=== Problem to solve ===
Could you resume the post about the woman in Dutch's gang who takes on the O'Driscolls, carrying it on past its final line?

=== Text ===
+---+
I don't really have complaints, it just feels like she is just kinda there until BAM she's important.
Which is really her role. She's still in shock in Colter and Horseshoe Overlook, she comes out of her shell in Clemens Point when she asks for the harmonica and tells Arthur nobody is ever taking any thing from her again and goes into town with Arthur and comes back dressed like a gunslinger. She accepts her old life is over. At Shady Belle she asks Dutch for role in robbing but when the O'Driscolls attack she just rushes into the fight. She simply no longer cares if she lives or dies because everything in her life has been ripped from her and she isn't really a part of the gang.

It isn't until the bank robbery goes bad that she steps into a leader role and once they get back she's A) more than willing to suicidality run into a fight when the Pinkertons show up in Lagras and when they scout the prison John is in and she takes on the O'Driscolls while Arthur is taking his balloon ride. She's also the one who initiates the whole breakout scheme because Dutch isn't doing anything with regards to saving John, and when her fight against the O'Driscolls gets the pilot killed she doesn't care in the least. It's almost like she's come totally unglued at that point. She's the one who starts the firefight with the O'Driscolls when Colm hangs.

It isn't until the last fight at the O'Driscoll ranch that she really opens up to Arthur when she kills the last one and says they turned her into a monster and she has nothing left. But she does: whatever loyalty she feels to Arthur and her word that she would help John and Abigail and Jack get free. She's the only one who helps Arthur rescue Abigail. She could have walked away after that, but she comes back to help and be helped by John and to bring Micah down. But she does tell John during one of the bounty hunting missions she does want to die.

I think in the early parts of the game she doesn't have a lot to do because there just isn't a need for her to do them yet. Until she just flips out she's just there. It wouldn't have been as much of a character growth if Susan takes charge of the gang when Dutch and the rest are in Guarma but she needs to be there to have that end to the O'Driscolls. She needed to be totally fearless to taken them down in revenge AND be that avenging angel who they brought on themselves. Dutch really doesn't care about them except for Colm, Arthur keep reminding Dutch that revenge is a fool's game, and no one else seems to have much of a history with them.
 
Sorry, I should have clarified.
+---+
=== Given data ===
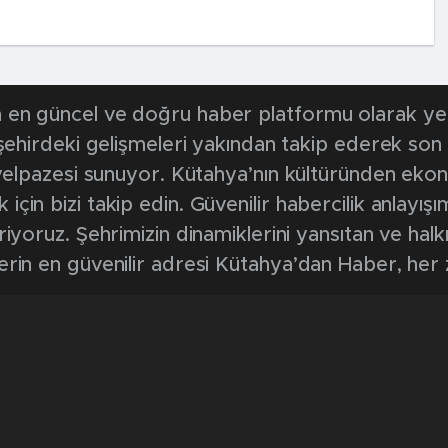
en güncel ve doğru haber platformu olarak yerel
, şehirdeki gelişmeleri yakından takip ederek son
k yelpazesi sunuyor. Kütahya’nın kültüründen ek
in bizi takip edin. Güvenilir habercilik anlayışım
riyoruz. Şehrimizin dinamiklerini yansıtan ve halk
erin en güvenilir adresi Kütahya’dan Haber, her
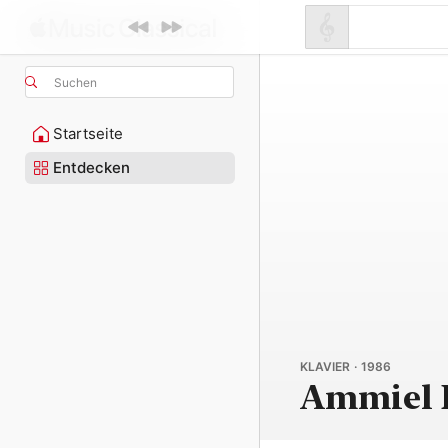
Suchen
Startseite
Entdecken
KLAVIER · 1986
Ammiel 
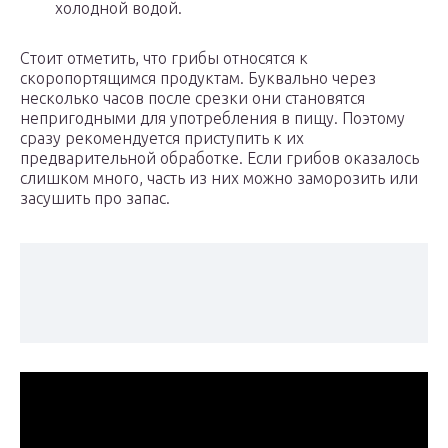
холодной водой.
Стоит отметить, что грибы относятся к
скоропортящимся продуктам. Буквально через
несколько часов после срезки они становятся
непригодными для употребления в пищу. Поэтому
сразу рекомендуется приступить к их
предварительной обработке. Если грибов оказалось
слишком много, часть из них можно заморозить или
засушить про запас.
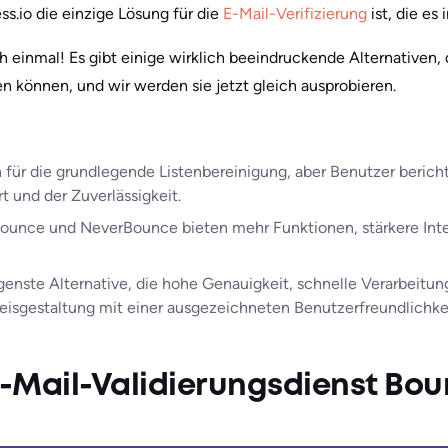
s.io die einzige Lösung für die
E-Mail-Verifizierung
ist, die es 
 einmal! Es gibt einige wirklich beeindruckende Alternativen, 
n können, und wir werden sie jetzt gleich ausprobieren.
h für die grundlegende Listenbereinigung, aber Benutzer beric
 und der Zuverlässigkeit.
Bounce und NeverBounce bieten mehr Funktionen, stärkere Inte
enste Alternative, die hohe Genauigkeit, schnelle Verarbeitun
Preisgestaltung mit einer ausgezeichneten Benutzerfreundlichkei
E-Mail-Validierungsdienst Bou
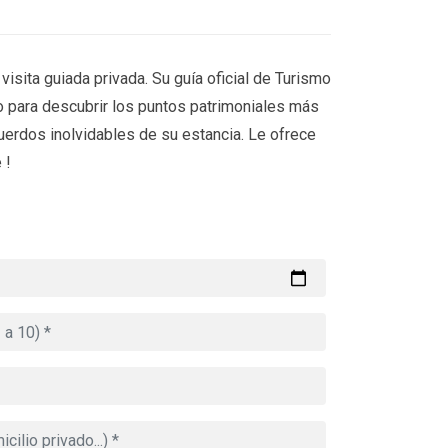
visita guiada privada. Su guía oficial de Turismo
io para descubrir los puntos patrimoniales más
ecuerdos inolvidables de su estancia. Le ofrece
 !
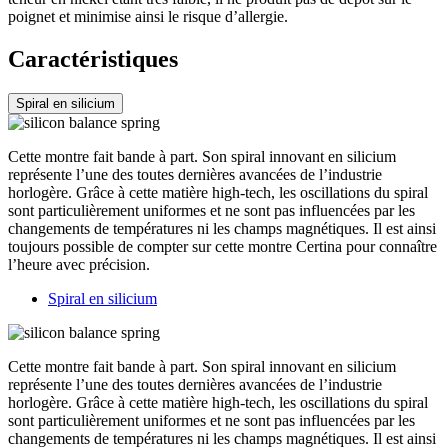
poignet et minimise ainsi le risque d’allergie.
Caractéristiques
Spiral en silicium
Cette montre fait bande à part. Son spiral innovant en silicium
représente l’une des toutes dernières avancées de l’industrie
horlogère. Grâce à cette matière high-tech, les oscillations du spiral
sont particulièrement uniformes et ne sont pas influencées par les
changements de températures ni les champs magnétiques. Il est ainsi
toujours possible de compter sur cette montre Certina pour connaître
l’heure avec précision.
Spiral en silicium
Cette montre fait bande à part. Son spiral innovant en silicium
représente l’une des toutes dernières avancées de l’industrie
horlogère. Grâce à cette matière high-tech, les oscillations du spiral
sont particulièrement uniformes et ne sont pas influencées par les
changements de températures ni les champs magnétiques. Il est ainsi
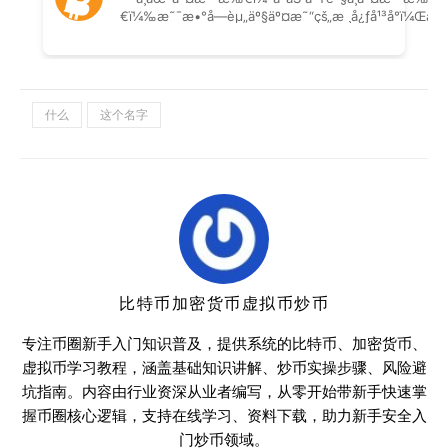
什么
这个名字
比特币加密货币虚拟币炒币
专注币圈新手入门知识普及，提供系统的比特币、加密货币、
虚拟币学习教程，涵盖基础知识讲解、炒币实操步骤、风险避
坑指南。内容由行业资深从业者编写，从零开始带新手快速掌
握币圈核心逻辑，支持在线学习、资料下载，助力新手安全入
门炒币领域。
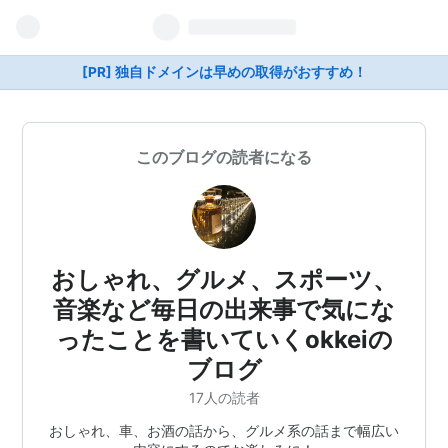
[PR] 独自ドメインは早めの取得がおすすめ！
このブログの読者になる
おしゃれ、グルメ、スポーツ、
音楽など毎日の出来事で気にな
ったことを書いていくokkeiの
ブログ
17人の読者
おしゃれ、車、お酒の話から、グルメ系の話まで幅広い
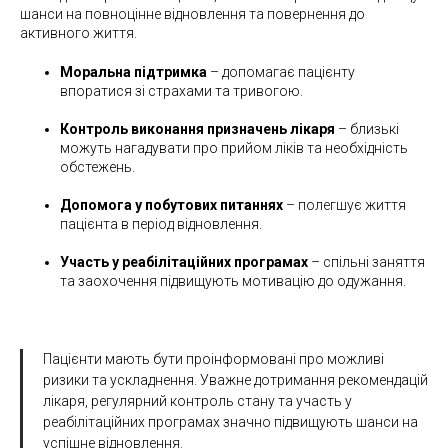
шанси на повноцінне відновлення та повернення до
активного життя.
Моральна підтримка
– допомагає пацієнту
впоратися зі страхами та тривогою.
Контроль виконання призначень лікаря
– близькі
можуть нагадувати про прийом ліків та необхідність
обстежень.
Допомога у побутових питаннях
– полегшує життя
пацієнта в період відновлення.
Участь у реабілітаційних програмах
– спільні заняття
та заохочення підвищують мотивацію до одужання.
Пацієнти мають бути проінформовані про можливі
ризики та ускладнення. Уважне дотримання рекомендацій
лікаря, регулярний контроль стану та участь у
реабілітаційних програмах значно підвищують шанси на
успішне відновлення.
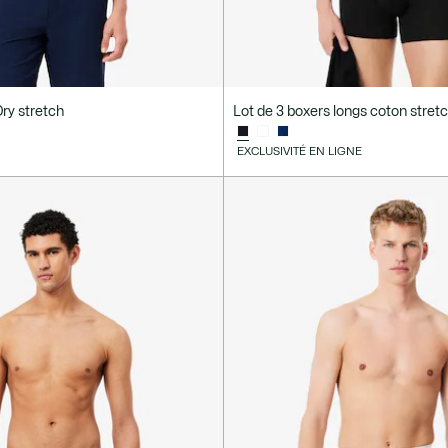
Dry stretch
Lot de 3 boxers longs coton stret
EXCLUSIVITÉ EN LIGNE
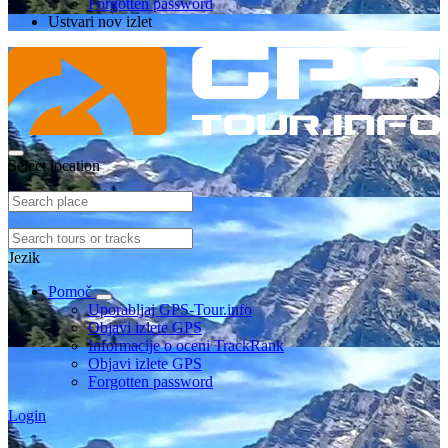
Forgotten password
Ustvari nov izlet
Select location
Jezik
Pomoč
Uporabljaj GPS-Tour.info
Objavi izlete GPS
Informacije o oceni TrackRank
Objavi izlete GPS
Forgotten password
Login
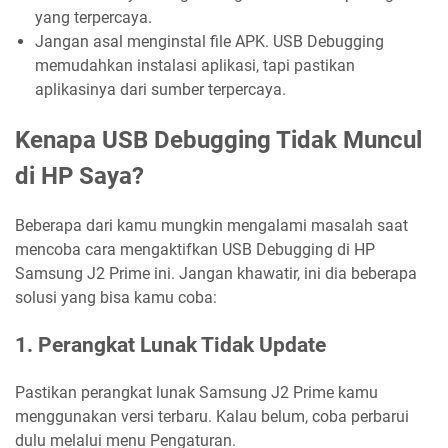
yang terpercaya.
Jangan asal menginstal file APK. USB Debugging
memudahkan instalasi aplikasi, tapi pastikan
aplikasinya dari sumber terpercaya.
Kenapa USB Debugging Tidak Muncul
di HP Saya?
Beberapa dari kamu mungkin mengalami masalah saat
mencoba cara mengaktifkan USB Debugging di HP
Samsung J2 Prime ini. Jangan khawatir, ini dia beberapa
solusi yang bisa kamu coba:
1. Perangkat Lunak Tidak Update
Pastikan perangkat lunak Samsung J2 Prime kamu
menggunakan versi terbaru. Kalau belum, coba perbarui
dulu melalui menu Pengaturan.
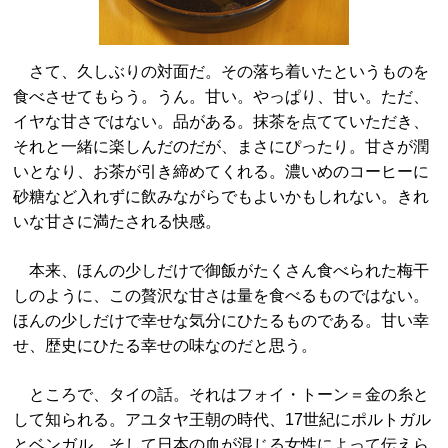
さて、久しぶりの対面だ。その落ち着いたというものを
食べさせてもらう。うん。甘い。やっぱり、甘い。ただ、
イヤな甘さではない。品がある。抹茶を点てていただき、
それと一緒に楽しんだのだが、まさにぴったり。甘さが潤
いとなり、お茶が引き締めてくれる。濃いめのコーヒーに
砂糖など入れずに飲みながらでもよいかもしれない。きれ
いな甘さに満たされる快感。
本来、ほんの少しだけで御飯がたくさん食べられた梅干
しのように、この贅沢な甘さは量を食べるものではない。
ほんの少しだけで幸せな気分にひたるものである。甘い幸
せ、歴史にひたる幸せの味なのだと思う。
ところで、タイの話。それはフォイ・トーン＝金の糸と
して知られる。アユタヤ王朝の時代、17世紀にポルトガル
とベンガル、そして日本の血が混じる女性によって伝えら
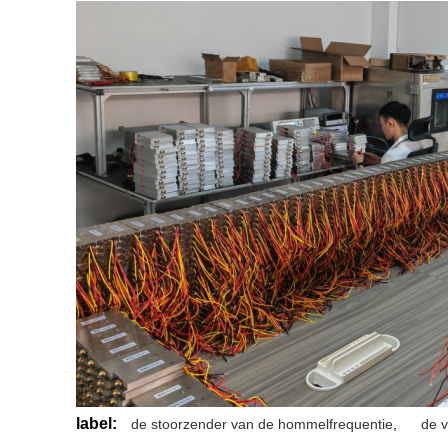
label:
de stoorzender van de hommelfrequentie
,
de 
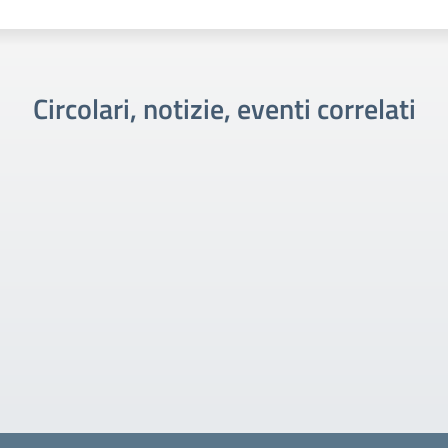
Circolari, notizie, eventi correlati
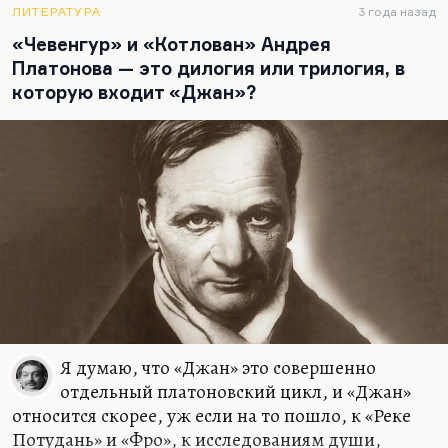
верили в бессмертие.
ЛИТЕРАТУРА
3 года назад
«Чевенгур» и «Котлован» Андрея
Платонова — это дилогия или трилогия, в
которую входит «Джан»?
Я думаю, что «Джан» это совершенно
отдельный платоновский цикл, и «Джан»
относится скорее, уж если на то пошло, к «Реке
Потудань» и «Фро», к исследованиям души,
+---+
=== Answer section ===
Arthur might know what the gang should do, but he doesn't know how they should do it. He knows the gang should go somewhere, but he doesn't know how to organize such a thing. Dutch, and Hosea were in charge of that stuff, and once shit hit the fan, well, we all know what happened.
The problem is even if Arthur or Hosea knew what to do AND how to do it, it was Dutch's gang and Dutch's goal was simply to cause chaos and fight just to fight. He even says as much in RDR1 and Uncle calls him out in a camp scene in RDR2.

Milton was right: Dutch found all these lost people and offered them hope, but it was always a pipe dream. He said they could be free and live on their own terms, but he never had any intention in leading them there. All they had to do was steal and kill for him and eventually they would get to their own paradise, but the entire time Dutch was intentionally making it so it didn't work simply so he could keep the chaos and fighting going. Now he did tell the gang they were fighting against the rich, the powerful, all those who step on the small but that was secondary to his real goal. So while Arthur, John, et al, were robbing and killing they weren't supposed to be robbing and killing people who have nothing. There's one bit of dialog where Arthur even mentions when he was young robbing a poor guy and Dutch is pissed about it. And he tells Kieran that the gang feeds them that need fed, help those that need help, and hang those that need hanged...but we never actually see them do any of that. It's all just part of Dutch's facade. Strauss still engages in loansharking and uses Arthur as his muscle. But Dutch did surround himself with people who were lost or who he saved from a hangman's rope and tell them he and he alone knows how to lead them they just need to listen to him like he's a messiah. Dutch just wants to serve his ego and uses people and tosses them aside when they are no longer needed and Milton flat tells the gang members that. And the only three who saw through that the whole time were Uncle and Micah and John. Uncle because despite his idiot act was a very smart guy, Micah because he saw someone he could manipulate, and John because he spent that year apart from the gang and when he came back no longer had Dutch's full trust. It wasn't until it was too late to do anything about it that Arthur saw it too.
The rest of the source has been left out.